St. John’s Lutheran Church
11 June 2023 + Lectionary 10a (2 Pentecost)
Matthew 9.9-13, 18-26
Rev. Josh Evans
(Video unavailable this week.)
There’s admittedly a lot going on in this Sunday’s gospel reading: a call story, a resuscitation story, and a healing story.
Where do we even start?
It can feel a little suffocating – perhaps as claustrophobic as Jesus must have felt as the crowd is pressing in on him, quite literally so, that he is able to notice a woman who touches even the fringe of his cloak, as he is already on his way to the home of a man whose daughter just died.
The demands on Jesus’s time are many: Come, lay your hand on my daughter, so she might live … If I only touch his cloak, I will be made well…
Jesus responds to each of their requests in turn, but in the midst of the healing and the raising to life (or is it just waking up?), it’s easy to gloss over where all this began.
The acts of healing and raising to life arise out of demands placed on Jesus by others. But the call of Matthew – a tax collector – is different.
This is a call story rooted in compassion, in seeking out, in welcoming.
It’s worth noting that Matthew didn’t choose Jesus. Jesus chose Matthew.
Jesus chose a tax collector. Jesus chose someone despised by the general public who believed that they price gouged and took more than they were owed in order to line their own pockets.
It’s perhaps a bit too simplistic to cast a first-century tax collector into the framework of a 21st-century IRS agent – however much I might grumble and complain every time my quarterly estimated tax payments are due. (But I digress.)
It makes me wonder, though: Who do we put in Matthew’s place? Who is that we turn up our noses at, grumbling in disdain about how this Jesus “eats with tax collectors and sinners”? Who is that we eye cautiously across the sanctuary when they walk into “our church”?
Maybe it’s enough, for now, just to remember that it is to that person, to “those people” (whomever you might be thinking of) that Jesus extends the call of a disciple. As much to them as to you and me.
Maybe that’s the good – and challenging – news for today.
The good news is that Jesus chooses and calls us, no matter how worthy (or not) we feel, no matter how people might look at us and wonder: He’s eating with them?!

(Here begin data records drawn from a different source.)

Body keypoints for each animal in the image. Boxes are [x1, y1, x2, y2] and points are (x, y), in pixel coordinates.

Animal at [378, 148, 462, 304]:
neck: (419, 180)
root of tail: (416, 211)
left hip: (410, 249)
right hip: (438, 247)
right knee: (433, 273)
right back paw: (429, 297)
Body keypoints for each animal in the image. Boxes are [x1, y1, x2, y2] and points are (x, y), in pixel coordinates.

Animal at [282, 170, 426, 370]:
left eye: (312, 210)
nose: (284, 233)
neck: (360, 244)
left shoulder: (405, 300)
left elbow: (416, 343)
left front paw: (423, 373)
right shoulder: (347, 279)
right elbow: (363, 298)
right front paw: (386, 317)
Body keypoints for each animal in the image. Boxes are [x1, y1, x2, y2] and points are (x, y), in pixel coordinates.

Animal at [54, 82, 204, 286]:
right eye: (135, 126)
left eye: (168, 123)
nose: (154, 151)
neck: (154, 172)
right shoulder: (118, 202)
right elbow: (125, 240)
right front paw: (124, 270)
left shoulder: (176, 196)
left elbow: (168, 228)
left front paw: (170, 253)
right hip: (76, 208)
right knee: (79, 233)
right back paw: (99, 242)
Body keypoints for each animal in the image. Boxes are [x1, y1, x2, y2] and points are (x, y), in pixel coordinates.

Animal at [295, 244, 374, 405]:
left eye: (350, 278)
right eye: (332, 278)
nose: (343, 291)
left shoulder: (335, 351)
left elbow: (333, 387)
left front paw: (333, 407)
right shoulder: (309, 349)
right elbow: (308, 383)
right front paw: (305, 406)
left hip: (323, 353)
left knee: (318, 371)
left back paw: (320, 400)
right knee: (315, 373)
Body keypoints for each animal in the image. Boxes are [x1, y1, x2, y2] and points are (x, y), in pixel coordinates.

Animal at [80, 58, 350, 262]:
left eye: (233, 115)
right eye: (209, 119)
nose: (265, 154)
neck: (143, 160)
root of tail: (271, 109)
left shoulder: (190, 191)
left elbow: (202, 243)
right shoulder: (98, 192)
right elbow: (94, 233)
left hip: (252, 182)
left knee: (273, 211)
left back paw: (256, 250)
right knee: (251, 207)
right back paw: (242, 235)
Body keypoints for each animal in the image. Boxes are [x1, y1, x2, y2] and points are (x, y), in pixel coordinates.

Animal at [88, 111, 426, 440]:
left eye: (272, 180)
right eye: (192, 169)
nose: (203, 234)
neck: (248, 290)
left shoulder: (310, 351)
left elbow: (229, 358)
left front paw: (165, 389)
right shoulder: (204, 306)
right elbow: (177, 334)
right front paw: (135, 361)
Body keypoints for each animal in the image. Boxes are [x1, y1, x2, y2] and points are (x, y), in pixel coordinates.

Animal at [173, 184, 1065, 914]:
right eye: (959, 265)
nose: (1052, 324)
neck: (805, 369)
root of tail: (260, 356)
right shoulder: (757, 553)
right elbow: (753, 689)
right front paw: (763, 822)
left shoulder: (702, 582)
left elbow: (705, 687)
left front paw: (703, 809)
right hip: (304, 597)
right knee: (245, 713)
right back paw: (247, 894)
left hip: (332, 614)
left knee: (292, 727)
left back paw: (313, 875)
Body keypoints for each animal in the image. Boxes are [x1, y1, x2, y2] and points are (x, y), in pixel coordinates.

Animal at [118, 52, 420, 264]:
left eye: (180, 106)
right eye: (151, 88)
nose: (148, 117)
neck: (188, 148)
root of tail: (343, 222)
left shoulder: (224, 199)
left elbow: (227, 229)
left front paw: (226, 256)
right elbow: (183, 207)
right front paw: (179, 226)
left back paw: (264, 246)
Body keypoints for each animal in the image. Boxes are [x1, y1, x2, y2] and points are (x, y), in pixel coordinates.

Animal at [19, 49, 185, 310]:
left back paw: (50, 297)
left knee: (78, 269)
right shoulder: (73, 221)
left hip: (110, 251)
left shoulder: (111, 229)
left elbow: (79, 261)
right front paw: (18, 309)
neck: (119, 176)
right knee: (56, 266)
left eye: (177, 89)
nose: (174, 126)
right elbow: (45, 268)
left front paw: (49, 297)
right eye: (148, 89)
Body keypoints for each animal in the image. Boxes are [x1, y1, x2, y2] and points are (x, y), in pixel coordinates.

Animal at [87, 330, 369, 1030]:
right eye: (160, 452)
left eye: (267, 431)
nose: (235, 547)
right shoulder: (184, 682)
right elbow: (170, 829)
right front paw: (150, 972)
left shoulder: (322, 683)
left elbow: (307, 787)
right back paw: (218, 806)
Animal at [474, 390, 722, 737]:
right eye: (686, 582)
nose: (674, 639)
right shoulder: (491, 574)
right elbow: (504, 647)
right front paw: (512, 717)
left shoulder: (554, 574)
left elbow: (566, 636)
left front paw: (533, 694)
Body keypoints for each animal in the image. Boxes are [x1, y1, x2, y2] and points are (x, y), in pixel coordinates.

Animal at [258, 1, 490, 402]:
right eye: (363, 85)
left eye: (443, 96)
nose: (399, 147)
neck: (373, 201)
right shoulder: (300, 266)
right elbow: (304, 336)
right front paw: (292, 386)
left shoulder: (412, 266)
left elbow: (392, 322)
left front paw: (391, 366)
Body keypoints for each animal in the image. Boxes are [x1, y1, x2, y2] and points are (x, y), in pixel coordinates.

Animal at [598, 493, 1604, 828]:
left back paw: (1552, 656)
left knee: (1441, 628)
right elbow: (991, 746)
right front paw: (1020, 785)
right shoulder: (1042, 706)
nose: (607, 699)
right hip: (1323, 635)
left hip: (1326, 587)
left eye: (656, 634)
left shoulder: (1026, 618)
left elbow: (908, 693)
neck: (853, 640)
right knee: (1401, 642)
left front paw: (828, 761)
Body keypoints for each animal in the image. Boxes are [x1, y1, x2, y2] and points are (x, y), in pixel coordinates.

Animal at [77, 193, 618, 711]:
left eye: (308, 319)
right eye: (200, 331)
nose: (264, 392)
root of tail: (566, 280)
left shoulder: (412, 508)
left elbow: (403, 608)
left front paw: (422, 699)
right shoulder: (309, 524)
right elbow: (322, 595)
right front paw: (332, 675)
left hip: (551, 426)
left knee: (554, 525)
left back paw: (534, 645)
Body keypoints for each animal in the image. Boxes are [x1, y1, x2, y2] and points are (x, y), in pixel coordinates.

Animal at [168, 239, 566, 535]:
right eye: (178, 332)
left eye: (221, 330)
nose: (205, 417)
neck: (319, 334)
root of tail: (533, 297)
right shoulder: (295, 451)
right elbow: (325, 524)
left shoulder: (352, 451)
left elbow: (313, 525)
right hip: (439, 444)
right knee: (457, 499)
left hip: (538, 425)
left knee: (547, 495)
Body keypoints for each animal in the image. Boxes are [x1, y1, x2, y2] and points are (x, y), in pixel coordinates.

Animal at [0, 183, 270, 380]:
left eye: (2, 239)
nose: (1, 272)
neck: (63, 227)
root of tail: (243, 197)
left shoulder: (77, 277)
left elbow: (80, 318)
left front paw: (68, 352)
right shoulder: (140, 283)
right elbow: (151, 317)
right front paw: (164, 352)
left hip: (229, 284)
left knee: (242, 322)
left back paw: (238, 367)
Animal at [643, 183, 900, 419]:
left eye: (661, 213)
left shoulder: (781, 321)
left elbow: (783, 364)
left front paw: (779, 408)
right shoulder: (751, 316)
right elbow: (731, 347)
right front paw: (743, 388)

The challenging news is that Jesus chooses and calls the ones we utter that same question about – yes, sometimes even we “progressive” Christians – sneering off to the side: He’s eating with them?!
Yes. He is.
This is the call of the church. It’s rarely comfortable, but it is vitally important.
God welcomes all – strangers and friends.
God bids us to build a longer table, not a higher wall. To feed those who hunger, making room for all.
None can be excluded.
All must, and will, and do, find a home here.